Die zweithäufigste Manifestation sind Neoplasien der Inselzellen im Pankreas. Sie treten meistens gemeinsam mit dem Hyperparathyreoidismus auf. Die häufigsten Hormone, die aus den Inselzellen verstärkt freigesetzt werden sind pankreatisches Polypeptid, Gastrin (Zollinger-Ellison-Syndrom), Insulin (Insulinom), vasoaktives intestinales Peptid (VIP, Verner-Morrison-Syndrom), Glucagon (Glucagonom) und Somatostatin (Somatotropinom). Seltener gebildete Hormone sind v.a. ACTH, CRH, GHRH, Calcitoninprodukte, Neurotensin, Gastroinhibitorisches Peptid. Im endokrinen Pankreas entwickeln 30-80% der MEN1 Patienten Tumoren, am häufigsten (ca. 50%) Gastrinome, die zu Magenulcera führen, weniger als 10% Insulinome und 3% Glukagonome. Der Hypophysenvorderlappen ist bei 20-50% der MEN1 Patienten betroffen, häufig (ca. 66%) bilden sich Prolactinome, die zu Zyklusstörungen, Libidoverlust, Hirsutismus und Gesichtsfeldausfällen führen. Selten kann man ein Somatotropinom nachweisen, so dass dann das Risiko einer Akromegalie besteht. Tumoren der Nebennierenrinde findet man bei ca. 35% der MEN1 Patienten. Diese sind meist asymptomatisch, nur selten führen sie zum Cushing-Syndrom.
Das gleichzeitige oder zeitlich getrennte Auftreten von zwei der genannten Neoplasien bei einer Person begründet den Verdacht auf die Diagnose MEN1. Bei Angehörigen reicht die Entwicklung eines einzelnen endokrinen Tumors als Anzeichen für MEN1.
Indikation:
Eine genetische Testung wird empfohlen bei:
- MEN1 typischem Tumor <40 Jahre und/oder multifokalem Tumor
- MEN1 typischem Tumor unabhängig vom Alter und mit positiver Familienanamnese
- 2 oder mehr MEN1 typischen Tumoren
- wiederholtem (innerhalb von 3 Monaten) Auftreten MEN1 typischer Tumore.

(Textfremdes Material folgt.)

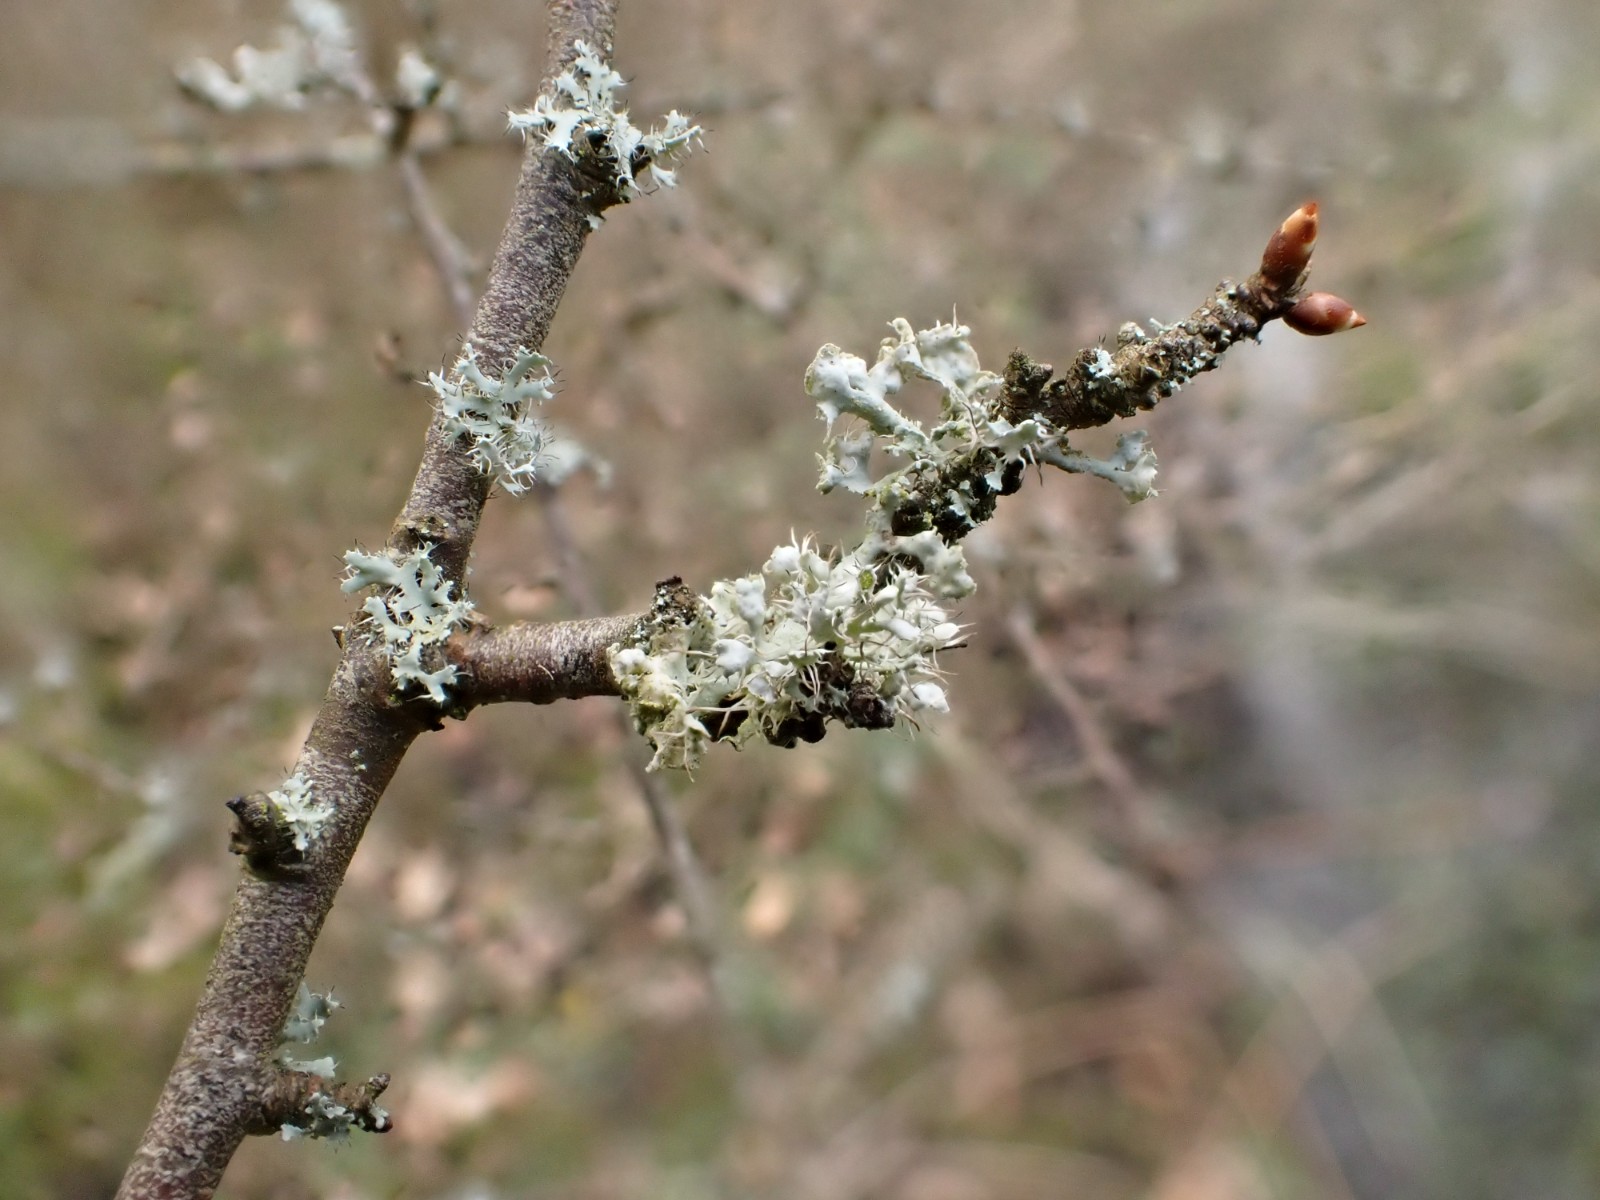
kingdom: Fungi
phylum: Ascomycota
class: Lecanoromycetes
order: Caliciales
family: Physciaceae
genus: Physcia
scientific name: Physcia adscendens
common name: hætte-rosetlav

Patienten mit nachgewiesener Mutation im MEN1-Gen wird eine früh einsetzende Vorsorge empfohlen. Diese Vorsorge besteht in jährlichen Prolaktin- und IGF1 Kontrollen ab dem 5. Lebensjahr (mit MRT Kopf alle 3 Jahre), Kontrollen von PTH und Calcium jährlich ab dem 8. Lebensjahr, Insulin, Proinsulin, Glucagon, pankreat. Polypeptid, Gastrin jährlich und CT-Thorax und Abdomen alle 2-3 Jahre.
MEN1 wird verursacht durch Mutationen im MEN1-Gen, dass auf dem langen Arm von Chromosom 11 liegt (11q13). Das MEN1-Gen kodiert das Protein MENIN, welches für die Regulation des Wachstums der Zelle verantwortlich ist (DNA-Reparatur und Entwicklungsprozesse). Eine Mutation im MEN1-Gen führt zu einem nicht funktionierenden Protein, das seiner Aufgabe, das Wachstum zu bremsen (Tumorsuppressor), nicht mehr nachkommen kann, die Zelle wächst ungeregelt, es entsteht ein Tumor. Der Erbgang ist autosomal dominant, die Penetranz mit ca. 90% sehr hoch.
Eine frühzeitige diagnostische Absicherung empfiehlt sich zur Prävention und zur Therapie von betroffenen Genträgern.